- Opening Delimiter -
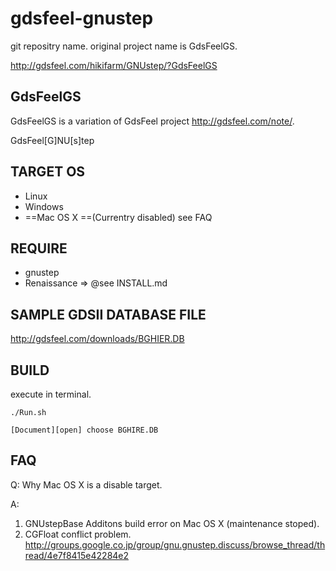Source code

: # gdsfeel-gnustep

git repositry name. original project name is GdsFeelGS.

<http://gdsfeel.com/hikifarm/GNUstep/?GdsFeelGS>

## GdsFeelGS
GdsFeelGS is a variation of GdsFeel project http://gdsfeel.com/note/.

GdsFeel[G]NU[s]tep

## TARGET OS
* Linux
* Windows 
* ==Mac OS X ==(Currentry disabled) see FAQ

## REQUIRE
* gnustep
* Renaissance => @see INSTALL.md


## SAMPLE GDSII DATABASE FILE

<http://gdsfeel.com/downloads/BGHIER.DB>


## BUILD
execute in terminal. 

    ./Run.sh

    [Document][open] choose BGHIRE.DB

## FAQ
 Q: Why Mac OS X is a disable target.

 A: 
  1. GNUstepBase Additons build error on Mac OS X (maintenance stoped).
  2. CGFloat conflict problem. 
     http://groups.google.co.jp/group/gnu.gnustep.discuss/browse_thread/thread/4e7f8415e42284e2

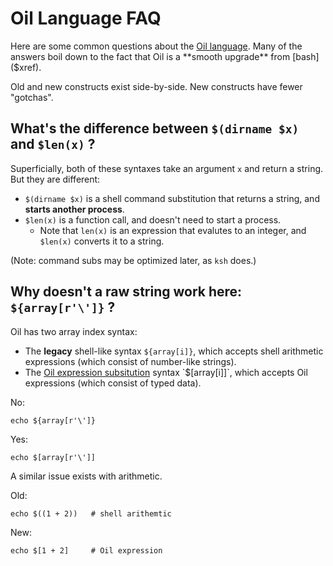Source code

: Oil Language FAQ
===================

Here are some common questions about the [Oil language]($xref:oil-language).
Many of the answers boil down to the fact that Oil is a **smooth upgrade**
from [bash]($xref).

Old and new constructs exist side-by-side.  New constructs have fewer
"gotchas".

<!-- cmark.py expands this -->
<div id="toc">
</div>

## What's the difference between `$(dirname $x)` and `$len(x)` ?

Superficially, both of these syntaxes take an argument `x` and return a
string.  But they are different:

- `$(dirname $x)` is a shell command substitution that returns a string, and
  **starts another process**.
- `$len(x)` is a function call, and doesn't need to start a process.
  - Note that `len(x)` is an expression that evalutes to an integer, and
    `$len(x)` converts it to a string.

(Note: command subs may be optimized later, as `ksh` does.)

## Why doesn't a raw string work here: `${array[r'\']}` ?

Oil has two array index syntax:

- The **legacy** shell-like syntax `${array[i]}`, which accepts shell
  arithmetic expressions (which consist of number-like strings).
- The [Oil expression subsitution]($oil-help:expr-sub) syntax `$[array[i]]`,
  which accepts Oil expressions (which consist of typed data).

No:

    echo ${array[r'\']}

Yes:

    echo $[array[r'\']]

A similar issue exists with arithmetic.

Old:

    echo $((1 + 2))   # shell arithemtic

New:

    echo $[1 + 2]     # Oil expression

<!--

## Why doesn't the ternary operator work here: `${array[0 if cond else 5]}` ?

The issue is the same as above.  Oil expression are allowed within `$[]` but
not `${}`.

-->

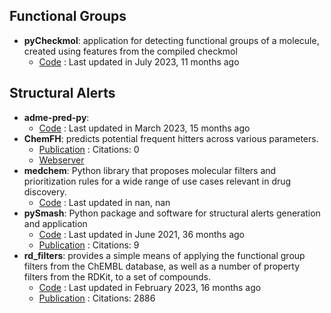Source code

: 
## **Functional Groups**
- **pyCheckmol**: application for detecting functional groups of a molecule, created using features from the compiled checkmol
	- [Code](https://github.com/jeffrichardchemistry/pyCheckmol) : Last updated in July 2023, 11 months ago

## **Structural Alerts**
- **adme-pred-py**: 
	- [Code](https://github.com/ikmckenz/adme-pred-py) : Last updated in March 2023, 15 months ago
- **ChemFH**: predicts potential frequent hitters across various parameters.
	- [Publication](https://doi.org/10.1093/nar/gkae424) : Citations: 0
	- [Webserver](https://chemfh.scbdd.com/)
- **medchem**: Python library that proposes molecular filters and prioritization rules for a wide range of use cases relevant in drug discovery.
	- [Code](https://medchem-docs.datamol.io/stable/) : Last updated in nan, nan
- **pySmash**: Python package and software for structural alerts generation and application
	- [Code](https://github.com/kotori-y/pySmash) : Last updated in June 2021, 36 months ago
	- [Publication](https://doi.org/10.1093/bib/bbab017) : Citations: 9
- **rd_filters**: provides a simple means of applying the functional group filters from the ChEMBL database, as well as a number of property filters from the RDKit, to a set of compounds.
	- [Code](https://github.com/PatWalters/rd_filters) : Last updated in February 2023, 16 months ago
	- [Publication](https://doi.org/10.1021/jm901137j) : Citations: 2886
- Closing Delimiter -
» Task instructions: Arrange the text of the listing above as a JSON list of strings, with one string per line. Skip blank lines and leave out the pictures.

» Response box:
[
  "Source code",
  ": # gdsfeel-gnustep",
  "git repositry name. original project name is GdsFeelGS.",
  "<http://gdsfeel.com/hikifarm/GNUstep/?GdsFeelGS>",
  "## GdsFeelGS",
  "GdsFeelGS is a variation of GdsFeel project http://gdsfeel.com/note/.",
  "GdsFeel[G]NU[s]tep",
  "## TARGET OS",
  "* Linux",
  "* Windows ",
  "* ==Mac OS X ==(Currentry disabled) see FAQ",
  "## REQUIRE",
  "* gnustep",
  "* Renaissance => @see INSTALL.md",
  "## SAMPLE GDSII DATABASE FILE",
  "<http://gdsfeel.com/downloads/BGHIER.DB>",
  "## BUILD",
  "execute in terminal. ",
  "    ./Run.sh",
  "    [Document][open] choose BGHIRE.DB",
  "## FAQ",
  " Q: Why Mac OS X is a disable target.",
  " A: ",
  "  1. GNUstepBase Additons build error on Mac OS X (maintenance stoped).",
  "  2. CGFloat conflict problem. ",
  "     http://groups.google.co.jp/group/gnu.gnustep.discuss/browse_thread/thread/4e7f8415e42284e2",
  "Source code",
  ": Oil Language FAQ",
  "===================",
  "Here are some common questions about the [Oil language]($xref:oil-language).",
  "Many of the answers boil down to the fact that Oil is a **smooth upgrade**",
  "from [bash]($xref).",
  "Old and new constructs exist side-by-side.  New constructs have fewer",
  "\"gotchas\".",
  "<!-- cmark.py expands this -->",
  "<div id=\"toc\">",
  "</div>",
  "## What's the difference between `$(dirname $x)` and `$len(x)` ?",
  "Superficially, both of these syntaxes take an argument `x` and return a",
  "string.  But they are different:",
  "- `$(dirname $x)` is a shell command substitution that returns a string, and",
  "  **starts another process**.",
  "- `$len(x)` is a function call, and doesn't need to start a process.",
  "  - Note that `len(x)` is an expression that evalutes to an integer, and",
  "    `$len(x)` converts it to a string.",
  "(Note: command subs may be optimized later, as `ksh` does.)",
  "## Why doesn't a raw string work here: `${array[r'\\']}` ?",
  "Oil has two array index syntax:",
  "- The **legacy** shell-like syntax `${array[i]}`, which accepts shell",
  "  arithmetic expressions (which consist of number-like strings).",
  "- The [Oil expression subsitution]($oil-help:expr-sub) syntax `$[array[i]]`,",
  "  which accepts Oil expressions (which consist of typed data).",
  "No:",
  "    echo ${array[r'\\']}",
  "Yes:",
  "    echo $[array[r'\\']]",
  "A similar issue exists with arithmetic.",
  "Old:",
  "    echo $((1 + 2))   # shell arithemtic",
  "New:",
  "    echo $[1 + 2]     # Oil expression",
  "<!--",
  "## Why doesn't the ternary operator work here: `${array[0 if cond else 5]}` ?",
  "The issue is the same as above.  Oil expression are allowed within `$[]` but",
  "not `${}`.",
  "-->",
  "Source code",
  ": ",
  "## **Functional Groups**",
  "- **pyCheckmol**: application for detecting functional groups of a molecule, created using features from the compiled checkmol",
  "\t- [Code](https://github.com/jeffrichardchemistry/pyCheckmol) : Last updated in July 2023, 11 months ago",
  "## **Structural Alerts**",
  "- **adme-pred-py**: ",
  "\t- [Code](https://github.com/ikmckenz/adme-pred-py) : Last updated in March 2023, 15 months ago",
  "- **ChemFH**: predicts potential frequent hitters across various parameters.",
  "\t- [Publication](https://doi.org/10.1093/nar/gkae424) : Citations: 0",
  "\t- [Webserver](https://chemfh.scbdd.com/)",
  "- **medchem**: Python library that proposes molecular filters and prioritization rules for a wide range of use cases relevant in drug discovery.",
  "\t- [Code](https://medchem-docs.datamol.io/stable/) : Last updated in nan, nan",
  "- **pySmash**: Python package and software for structural alerts generation and application",
  "\t- [Code](https://github.com/kotori-y/pySmash) : Last updated in June 2021, 36 months ago",
  "\t- [Publication](https://doi.org/10.1093/bib/bbab017) : Citations: 9",
  "- **rd_filters**: provides a simple means of applying the functional group filters from the ChEMBL database, as well as a number of property filters from the RDKit, to a set of compounds.",
  "\t- [Code](https://github.com/PatWalters/rd_filters) : Last updated in February 2023, 16 months ago",
  "\t- [Publication](https://doi.org/10.1021/jm901137j) : Citations: 2886"
]